Work to be completed:
Reproduce every line of the records below word for word, leaving the pictures out.

— start Excerpted records —

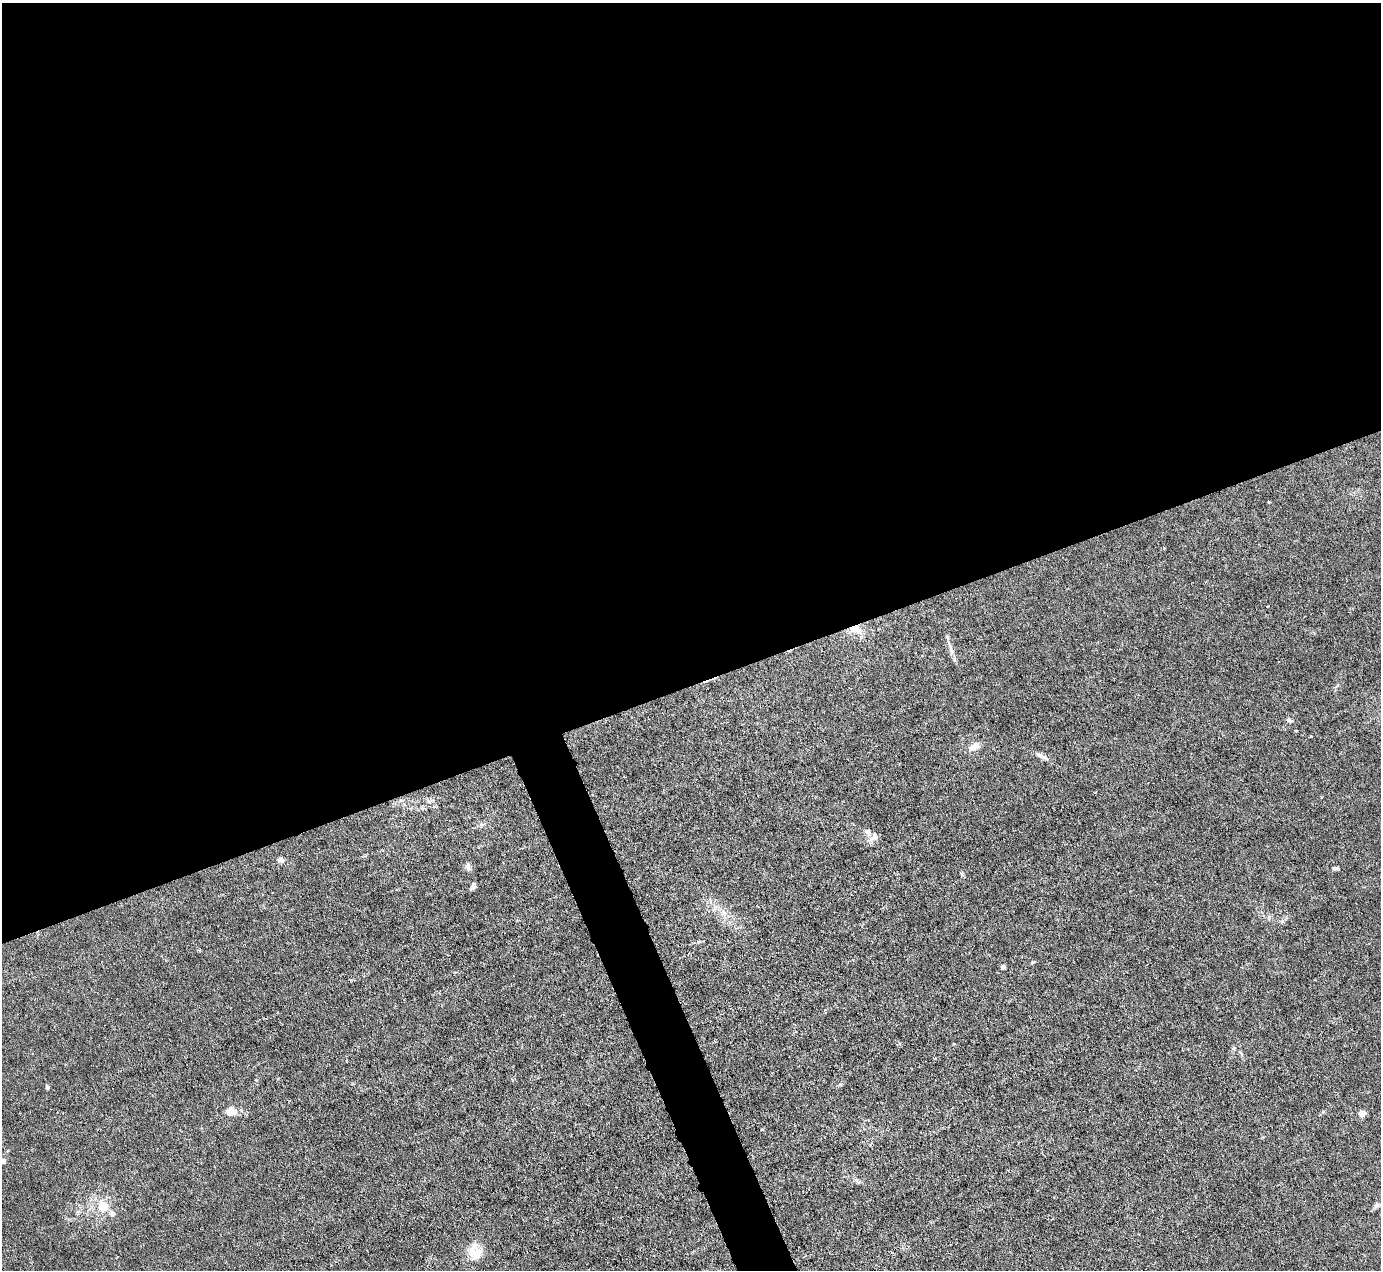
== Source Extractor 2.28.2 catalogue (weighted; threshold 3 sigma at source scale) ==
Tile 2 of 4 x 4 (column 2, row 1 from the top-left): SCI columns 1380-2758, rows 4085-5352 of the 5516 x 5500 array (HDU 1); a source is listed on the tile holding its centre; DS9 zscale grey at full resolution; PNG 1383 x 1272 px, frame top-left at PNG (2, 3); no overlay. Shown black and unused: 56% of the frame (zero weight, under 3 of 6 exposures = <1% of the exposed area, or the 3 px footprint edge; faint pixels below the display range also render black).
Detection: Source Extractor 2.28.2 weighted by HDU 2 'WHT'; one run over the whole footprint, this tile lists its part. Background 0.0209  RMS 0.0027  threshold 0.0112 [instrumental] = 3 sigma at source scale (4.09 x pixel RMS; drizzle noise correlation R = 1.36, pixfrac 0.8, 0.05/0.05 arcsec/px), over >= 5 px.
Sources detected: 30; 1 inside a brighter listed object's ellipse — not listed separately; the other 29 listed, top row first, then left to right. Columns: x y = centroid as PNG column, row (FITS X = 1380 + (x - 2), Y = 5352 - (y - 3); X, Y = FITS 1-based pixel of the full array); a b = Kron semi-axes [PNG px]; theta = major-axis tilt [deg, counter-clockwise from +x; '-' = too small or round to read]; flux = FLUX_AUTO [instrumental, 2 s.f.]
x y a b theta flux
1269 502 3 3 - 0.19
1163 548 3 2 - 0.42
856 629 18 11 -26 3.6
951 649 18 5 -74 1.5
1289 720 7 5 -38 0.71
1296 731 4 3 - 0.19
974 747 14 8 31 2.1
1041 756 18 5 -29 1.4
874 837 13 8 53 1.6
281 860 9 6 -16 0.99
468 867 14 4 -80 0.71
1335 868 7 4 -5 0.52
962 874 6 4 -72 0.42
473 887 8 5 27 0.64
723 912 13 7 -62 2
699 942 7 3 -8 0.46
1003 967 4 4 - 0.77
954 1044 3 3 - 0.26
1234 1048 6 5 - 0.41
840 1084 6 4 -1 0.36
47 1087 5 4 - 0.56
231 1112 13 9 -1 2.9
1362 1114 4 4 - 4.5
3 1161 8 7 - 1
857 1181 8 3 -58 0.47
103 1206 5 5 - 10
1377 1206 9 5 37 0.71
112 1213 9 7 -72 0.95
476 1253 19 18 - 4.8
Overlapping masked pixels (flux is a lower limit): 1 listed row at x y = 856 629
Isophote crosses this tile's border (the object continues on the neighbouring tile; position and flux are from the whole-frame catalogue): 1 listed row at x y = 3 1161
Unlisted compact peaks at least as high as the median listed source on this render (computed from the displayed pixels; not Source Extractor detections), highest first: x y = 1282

— end Excerpted records —

Problem solution:
== Source Extractor 2.28.2 catalogue (weighted; threshold 3 sigma at source scale) ==
Tile 2 of 4 x 4 (column 2, row 1 from the top-left): SCI columns 1380-2758, rows 4085-5352 of the 5516 x 5500 array (HDU 1); a source is listed on the tile holding its centre; DS9 zscale grey at full resolution; PNG 1383 x 1272 px, frame top-left at PNG (2, 3); no overlay. Shown black and unused: 56% of the frame (zero weight, under 3 of 6 exposures = <1% of the exposed area, or the 3 px footprint edge; faint pixels below the display range also render black).
Detection: Source Extractor 2.28.2 weighted by HDU 2 'WHT'; one run over the whole footprint, this tile lists its part. Background 0.0209  RMS 0.0027  threshold 0.0112 [instrumental] = 3 sigma at source scale (4.09 x pixel RMS; drizzle noise correlation R = 1.36, pixfrac 0.8, 0.05/0.05 arcsec/px), over >= 5 px.
Sources detected: 30; 1 inside a brighter listed object's ellipse — not listed separately; the other 29 listed, top row first, then left to right. Columns: x y = centroid as PNG column, row (FITS X = 1380 + (x - 2), Y = 5352 - (y - 3); X, Y = FITS 1-based pixel of the full array); a b = Kron semi-axes [PNG px]; theta = major-axis tilt [deg, counter-clockwise from +x; '-' = too small or round to read]; flux = FLUX_AUTO [instrumental, 2 s.f.]
x y a b theta flux
1269 502 3 3 - 0.19
1163 548 3 2 - 0.42
856 629 18 11 -26 3.6
951 649 18 5 -74 1.5
1289 720 7 5 -38 0.71
1296 731 4 3 - 0.19
974 747 14 8 31 2.1
1041 756 18 5 -29 1.4
874 837 13 8 53 1.6
281 860 9 6 -16 0.99
468 867 14 4 -80 0.71
1335 868 7 4 -5 0.52
962 874 6 4 -72 0.42
473 887 8 5 27 0.64
723 912 13 7 -62 2
699 942 7 3 -8 0.46
1003 967 4 4 - 0.77
954 1044 3 3 - 0.26
1234 1048 6 5 - 0.41
840 1084 6 4 -1 0.36
47 1087 5 4 - 0.56
231 1112 13 9 -1 2.9
1362 1114 4 4 - 4.5
3 1161 8 7 - 1
857 1181 8 3 -58 0.47
103 1206 5 5 - 10
1377 1206 9 5 37 0.71
112 1213 9 7 -72 0.95
476 1253 19 18 - 4.8
Overlapping masked pixels (flux is a lower limit): 1 listed row at x y = 856 629
Isophote crosses this tile's border (the object continues on the neighbouring tile; position and flux are from the whole-frame catalogue): 1 listed row at x y = 3 1161
Unlisted compact peaks at least as high as the median listed source on this render (computed from the displayed pixels; not Source Extractor detections), highest first: x y = 1282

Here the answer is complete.